Functional organization of auditory cortex in the mongolian gerbil (Meriones unguiculatus). II. Tonotopic 2-deoxyglucose.

The tonotopic organization of the auditory cortex in the Mongolian gerbil was mapped with 2-deoxyfluoro-D-glucose (2DG) using narrow-band frequency-modulated tones of different centre frequency (FM tones) and tones periodically alternating between two different frequencies (alternating tones) as stimuli. Continuous tone bursts of a constant frequency and repetition rate were used in initial experiments. Continuous tones produced 2DG patterns similar to those observed in animals that were not specifically stimulated. With tone bursts of constant frequency and repetition rate variable patterns were observed, some of which could be interpreted only in retrospect in the light of results obtained with FM tones and alternating tones. These stimuli, in contrast, produced differential metabolic responses which in conjunction with 2DG data from monaural animals and electrophysiological data made it possible to distinguish a primary auditory field AI with its dorsal region Ald, an anterior auditory field AAF, a ventral field V, a dorsoposterior field DP and a ventroposterior field VP, a dorsal field D, and in addition an anteroventral field AV. In the largest field (AI) and the smaller rostrally adjacent field AAF, frequency-specific dorsoventral bands of labelling (isofrequency contours) were mapped quantitatively.
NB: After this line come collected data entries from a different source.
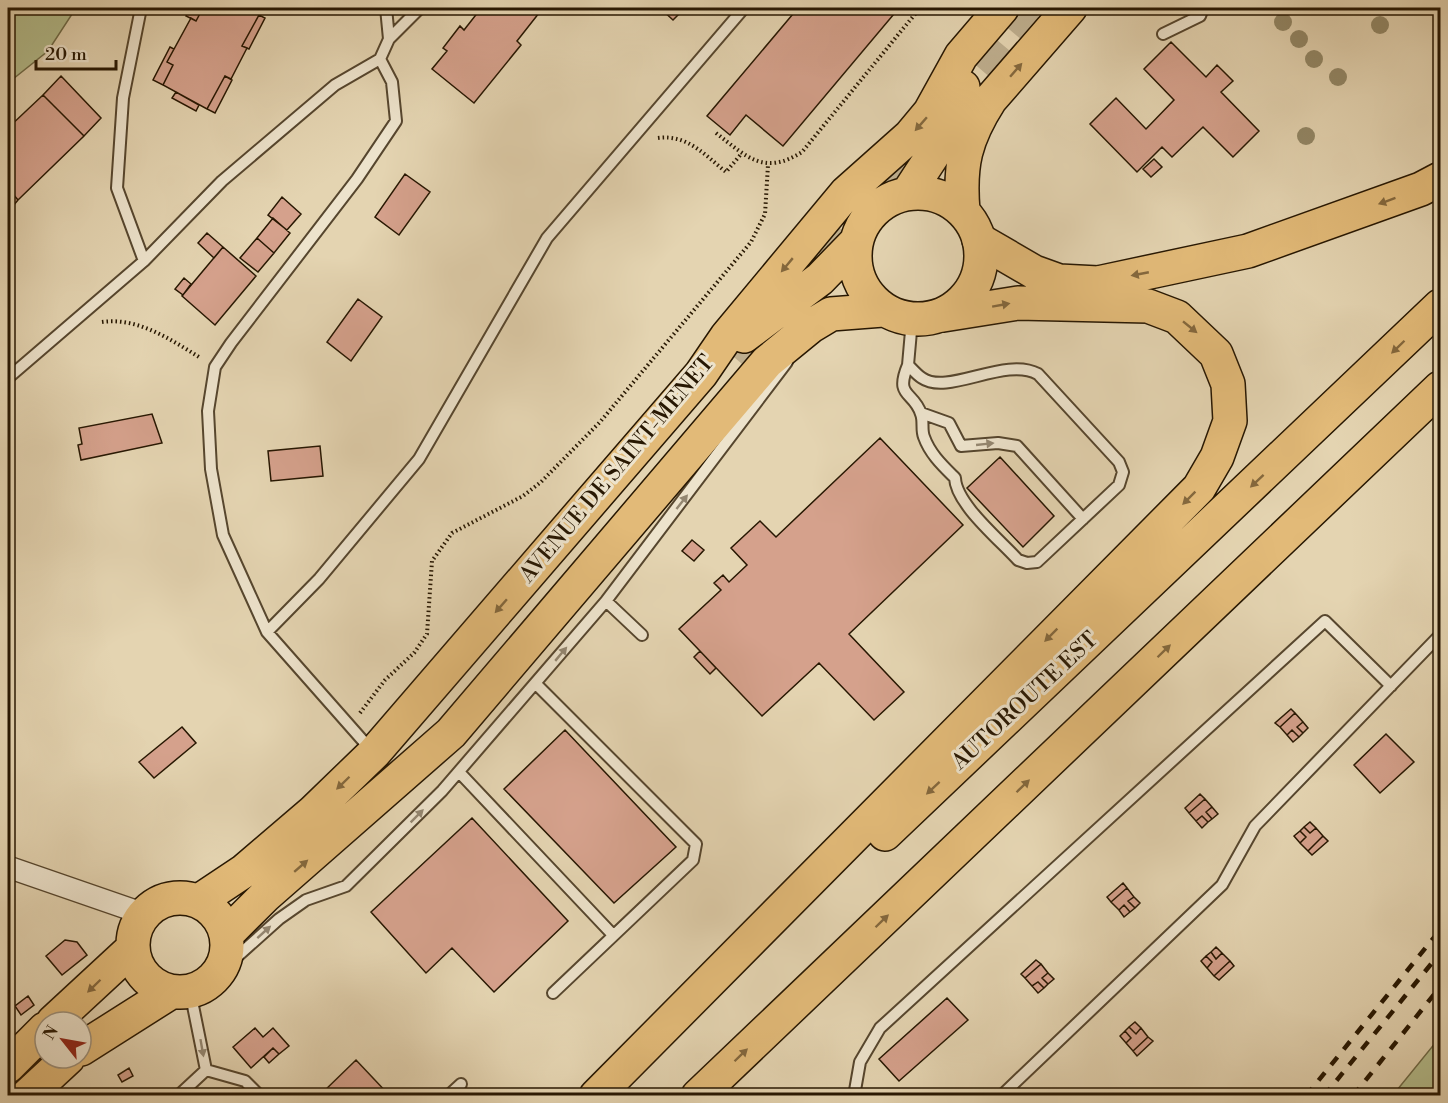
<svg xmlns="http://www.w3.org/2000/svg" width="1448" height="1103" font-family="'Libre Bodoni',serif">
  <style>
    .green { fill: #b4bd8c; stroke: #6e6a47; stroke-width: 1.5 }
    .building { fill: #d5a18c; stroke: #271702; stroke-width: 1.5 }
    .lines { fill: none; stroke-linecap: round; stroke-linejoin: round }
    .primary-tunnel { stroke: #beae8e; stroke-width: 33; stroke-dasharray: 33 16; stroke-linecap: butt }
    .lane-casing { stroke: #56462e; stroke-width: 14 }
    .street-casing { stroke: #56462e; stroke-width: 24 }
    .primary-casing { stroke: #271702; stroke-width: 36 }
    .highway-casing { stroke: #271702; stroke-width: 36 }
    .path { stroke: #271702; stroke-width: 4; stroke-dasharray: 1.5 3; stroke-linecap: butt }
    .lane { stroke: #ede3cc; stroke-width: 10 }
    .street { stroke: #ede3cc; stroke-width: 21 }
    .primary { stroke: #e2ba78; stroke-width: 33 }
    .highway { stroke: #e2ba78; stroke-width: 33 }
    .rail { stroke: #271702; stroke-width: 4.5; stroke-dasharray: 10 10; stroke-linecap: butt }
    .tree { fill: #938867 }
    .oneway { fill: #84683d }
    .oneway2 { fill: #948771 }
    .labels { text-anchor: middle; dominant-baseline: central; stroke-width: 6; stroke-linejoin: round; paint-order: stroke }
    .street-label { font-size: 22px; fill: #271702; stroke: #ede3cc }
  </style>
  <rect width="100%" height="100%" fill="#e4d4b1"/>
  <filter id="stains"><feTurbulence type="fractalNoise" baseFrequency=".00333" numOctaves="4"/><feColorMatrix values="0 0 0 0 .2 0 0 0 0 .09 0 0 0 0 .02 0 0 0 .5 -.17"/></filter>
  <radialGradient id="worn" r=".72"><stop offset=".6" stop-color="#630" stop-opacity="0"/><stop offset="1" stop-color="#630" stop-opacity=".3"/></radialGradient>
  <path class="green" d="M8,8h68l-28,43 -40,32z
    M1440,1037v58h-47z"/>
  <path class="building" d="M191,8h12l-7,13 -10,-5z
    M203,8h47l9,7 -17,31 5,2 -16,31 -6,-3 -18,33 -44,-24 10,-20 -6,-3 24,-44 5,3z
    M475,8h68l-26,33 4,4 -47,58 -42,-34 15,-18 -4,-3 17,-22 4,4 15,-19z
    M660,8h25l-12,12z
    M798,8h101l-116,138 -37,-31 -16,20 -23,-19z
    M259,15l6,3 -16,31 -7,-3z
    M1171,42l35,35 11,-12 16,16 -12,11 38,39 -26,26 -30,-30 -31,30 -10,-10 -25,25 -47,-48 26,-26 30,31 28,-29 -30,-31z
    M170,47l4,2 -7,13 6,3 -10,20 -10,-5z
    M61,76l40,42 -17,18 -41,-41z
    M225,76l7,4 -17,33 -8,-4z
    M176,92l23,13 -3,6 -24,-13z
    M43,95l41,41 -66,64 -10,-12v-60z
    M1154,159l8,8 -11,10 -8,-8z
    M405,174l25,18 -31,43 -24,-18z
    M8,188l10,12 -9,11 -1,-2z
    M282,197l19,17 -14,16 -19,-15z
    M273,218l17,15 -16,20 -17,-15z
    M207,233l16,14 -9,11 -16,-15z
    M257,238l17,15 -16,19 -18,-14z
    M223,247l33,29 -41,49 -33,-29z
    M184,278l7,6 -8,11 -8,-6z
    M358,299l24,18 -31,44 -24,-19z
    M152,414l10,29 -81,17 -3,-15 4,-1 -3,-16z
    M880,438l83,87 -114,109 55,58 -30,28 -55,-57 -57,53 -83,-87 42,-39 -7,-7 9,-8 6,7 18,-17 -16,-17 29,-27 16,16z
    M320,446l3,30 -52,5 -3,-30z
    M1000,457l54,59 -31,31 -56,-59z
    M692,540l12,10 -10,11 -12,-10z
    M700,651l16,17 -6,6 -16,-17z
    M1291,709l4,4 -15,14 -5,-4z
    M1295,713l8,9 -6,5 6,6 -4,4 -7,-7 -5,5 -7,-8z
    M1303,722l5,6 -5,5 -6,-6z
    M182,727l14,16 -42,35 -15,-16z
    M565,730l111,117 -62,56 -110,-114z
    M1292,730l7,7 -6,5 -6,-7z
    M1386,734l28,28 -34,31 -26,-28z
    M1200,794l5,5 -16,14 -4,-5z
    M1205,799l7,8 -6,5 6,7 -4,3 -6,-6 -6,5 -7,-8z
    M1212,807l6,7 -6,5 -6,-7z
    M1202,816l6,6 -6,6 -6,-7z
    M472,818l96,103 -74,71 -42,-44 -26,25 -55,-61z
    M1310,822l6,6 -6,5 -6,-6z
    M1304,827l6,6 6,-5 7,8 -15,15 -8,-8 6,-6 -6,-6z
    M1300,831l6,6 -6,6 -6,-7z
    M1323,836l5,5 -16,14 -4,-4z
    M1123,883l4,5 -16,14 -4,-5z
    M1127,888l7,9 -6,4 7,7 -5,4 -6,-7 -5,5 -8,-8z
    M1134,897l6,6 -5,5 -7,-7z
    M1124,905l6,7 -6,5 -5,-7z
    M65,940l12,2 10,13 -25,20 -16,-19z
    M1216,947l6,6 -6,6 -5,-7z
    M1211,952l5,7 6,-6 8,8 -16,15 -7,-8 5,-6 -6,-6z
    M1206,956l6,6 -5,6 -6,-7z
    M1036,960l5,4 -16,14 -4,-4z
    M1230,961l4,5 -15,14 -5,-4z
    M1041,964l7,9 -6,5 6,6 -4,4 -6,-6 -6,4 -7,-8z
    M1048,973l6,6 -6,5 -6,-6z
    M1038,982l6,6 -6,5 -6,-7z
    M28,996l6,9 -13,10 -6,-9z
    M947,998l21,22 -69,61 -20,-22z
    M1135,1022l6,6 -5,6 -7,-7z
    M1129,1027l7,7 5,-6 7,9 -15,14 -7,-8 5,-5 -6,-7z
    M255,1028l8,9 10,-9 16,18 -10,8 -6,-6 -22,20 -18,-21z
    M1125,1031l6,7 -5,5 -6,-7z
    M1148,1037l5,4 -16,15 -4,-5z
    M273,1048l6,6 -10,9 -5,-6z
    M356,1060l34,36h-71z
    M129,1068l4,8 -11,6 -4,-7z"/>
  <g class="lines">
    <path class="primary-tunnel" d="M829,262l209,-246
      M742,364l42,-49"/>
    <defs>
      <path id="lane" d="M141,8l-18,90 -6,90 27,73
        M386,8l3,31
        M1163,34l37,-18 3,-8
        M908,365c4,4 9,10 14,13 26,18 83,-22 116,-4l81,88 4,10 -4,13 -82,77 -10,1 -9,-3c-18,-20 -62,-56 -63,-82 -12,-12 -25,-24 -31,-41 -3,-7 0,-16 -3,-23 -7,-23 -27,-16 -13,-49z
        M908,365l4,-45
        M8,378l136,-117 78,-80 113,-96 45,-26 9,-20 31,-31
        M921,413l28,10 12,23 37,-3 19,3 66,73
        M606,601l36,34
        M267,632l52,-53 100,-120 128,-221 197,-230
        M536,684l160,160 -3,16 -140,133
        M372,751l-105,-119 -44,-97 -12,-66 -3,-58 7,-44 16,-24 126,-164 39,-58 -4,-39 -12,-23
        M459,772l154,163
        M221,971l58,-52 27,-19 40,-14 96,-95 164,-190 181,-239
        M206,1070l39,11 15,15
        M178,1096l28,-26 -16,-79
        M448,1096l13,-12
        M854,1096l6,-34 20,-34 445,-407 66,65
        M1001,1096l221,-211 33,-59 185,-191"/>
      <path id="street" d="M8,867l136,47"/>
      <path id="primary" d="M855 256a63 63 0 1 1 126 0a63 63 0 1 1-126 0Z
        M908,193l34,-52 21,-54
        M963,211c-4,-46 2,-72 27,-111l80,-92
        M744,336l76,-57 35,-36
        M133 945a47 47 0 1 1 94 0a47 47 0 1 1-94 0Z
        M199,901l45,-30 69,-59 61,-59 327,-379 26,-38 119,-143 64,-57 20,-24 31,-56 41,-48
        M227,934l38,-38 186,-163 316,-371 44,-36 20,-12 52,-4
        M53,1022l80,-74
        M81,1049l90,-57
        M8,1066l37,-37
        M27,1096l41,-38"/>
      <path id="highway" d="M979,240l55,32 25,9 39,2 150,-32 173,-62 19,-10
        M885,834l555,-528
        M596,1096l603,-608 18,-31 13,-36 -2,-37 -12,-30 -39,-37 -29,-11 -130,-3 -75,12
        M698,1096l742,-708"/>
    </defs>
    <use href="#lane" class="lane-casing"/>
    <use href="#street" class="street-casing"/>
    <use href="#primary" class="primary-casing"/>
    <use href="#highway" class="highway-casing"/>
    <path class="path" d="M716,133c31,24 48,43 86,19l118,-144
      M658,138c29,-4 47,17 68,34l16,-19
      M102,322c35,-5 68,17 97,35
      M360,713l25,-33 29,-27 13,-19 5,-73 20,-28 71,-37 18,-14 59,-60 151,-180 14,-28 3,-49"/>
    <use href="#lane" class="lane"/>
    <use href="#street" class="street"/>
    <use href="#primary" class="primary"/>
    <use href="#highway" class="highway"/>
    <path class="rail" d="M1306,1096l134,-166
      M1324,1096l116,-143
      M1353,1096l87,-109"/>
  </g>
  <g class="tree">
    <circle cx="1283" cy="22" r="9"/>
    <circle cx="1380" cy="25" r="9"/>
    <circle cx="1299" cy="39" r="9"/>
    <circle cx="1314" cy="59" r="9"/>
    <circle cx="1338" cy="77" r="9"/>
    <circle cx="1306" cy="136" r="9"/>
  </g>
  <defs><path id="oneway-solid" d="M-6-.8H1V-3.2L6.5 0L1 3.2V.8H-6Z" transform="scale(1.5)"/></defs>
  <g class="oneway">
    <use href="#oneway-solid" transform="translate(1016 70) rotate(-49)"/>
    <use href="#oneway-solid" transform="translate(921 124) rotate(131)"/>
    <use href="#oneway-solid" transform="translate(1387 201) rotate(160)"/>
    <use href="#oneway-solid" transform="translate(787 265) rotate(130)"/>
    <use href="#oneway-solid" transform="translate(1140 274) rotate(169)"/>
    <use href="#oneway-solid" transform="translate(1001 305) rotate(-10)"/>
    <use href="#oneway-solid" transform="translate(1190 327) rotate(39)"/>
    <use href="#oneway-solid" transform="translate(1398 347) rotate(136)"/>
    <use href="#oneway-solid" transform="translate(1257 481) rotate(137)"/>
    <use href="#oneway-solid" transform="translate(1189 498) rotate(135)"/>
    <use href="#oneway-solid" transform="translate(501 606) rotate(131)"/>
    <use href="#oneway-solid" transform="translate(1051 635) rotate(135)"/>
    <use href="#oneway-solid" transform="translate(1164 651) rotate(-44)"/>
    <use href="#oneway-solid" transform="translate(343 783) rotate(136)"/>
    <use href="#oneway-solid" transform="translate(1023 786) rotate(-44)"/>
    <use href="#oneway-solid" transform="translate(933 788) rotate(137)"/>
    <use href="#oneway-solid" transform="translate(301 866) rotate(-41)"/>
    <use href="#oneway-solid" transform="translate(882 921) rotate(-44)"/>
    <use href="#oneway-solid" transform="translate(94 986) rotate(136)"/>
    <use href="#oneway-solid" transform="translate(741 1055) rotate(-44)"/>
  </g>
  <g class="oneway2">
    <use href="#oneway-solid" transform="translate(985 444) rotate(-6)"/>
    <use href="#oneway-solid" transform="translate(682 502) rotate(-52)"/>
    <use href="#oneway-solid" transform="translate(561 654) rotate(-50)"/>
    <use href="#oneway-solid" transform="translate(417 816) rotate(-45)"/>
    <use href="#oneway-solid" transform="translate(264 932) rotate(-42)"/>
    <use href="#oneway-solid" transform="translate(202 1048) rotate(80)"/>
  </g>
  <g class="labels">
    <g class="street-label">
      <text transform="translate(617 469) rotate(-50)">AVENUE DE SAINT-MENET</text>
      <text transform="translate(1025 701) rotate(-43)">AUTOROUTE EST</text>
    </g>
  </g>
  <rect width="1448" height="1103" fill="none" stroke="#e4d4b1" stroke-width="30"/>
  <rect x="9" y="9" width="1430" height="1085" fill="none" stroke="#271702" stroke-width="3"/>
  <rect x="15" y="15" width="1418" height="1073" fill="none" stroke="#271702" stroke-width="1.5"/>
  <g transform="translate(63 1040) rotate(301)"><circle r="28" fill="#ede3cc" stroke="#9e917b" stroke-width="1.5"/>
  <path d="M0-4.5L10 22L0 15L-10 22Z" fill="#8f2418"/>
  <text y="-9" font-size="16" font-weight="bold" text-anchor="middle" fill="#271702">N</text>
  </g>
  <path d="M36 60v9h80v-9" fill="none" stroke="#271702" stroke-width="3"/>
  <text x="45" y="60" font-size="18" fill="#271702" stroke="#ede3cc" stroke-width="4.5" paint-order="stroke">20 m</text>
  <rect width="100%" height="100%" filter="url(#stains)"/>
  <rect width="100%" height="100%" fill="url(#worn)"/>
</svg>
Bands shifted as a function of frequency relative to each other and to an independent spatial reference line in the lateral hippocampus. Spatial analysis of the single bands obtained with FM tones, and of the double bands obtained with alternating tones in both fields, revealed roughly mirror-imaged tonotopic maps of AI and AAF. In AI the progression from low to high frequencies was from caudal to rostral and in AAF the gradient was reversed, leading to a common high-frequency border of the two fields. In AI, the spatial resolution for frequencies below 16 kHz was in similar intervals per octave and higher for frequencies below 1 kHz. AI showed a somewhat higher spatial resolution for frequencies (at least below 1 kHz) as well as longer isofrequency contours than AAF. The 2-deoxyglucose patterns provided average tonotopic maps and topological data on various fields, as well as reliable landmarks in the gerbil's auditory cortex.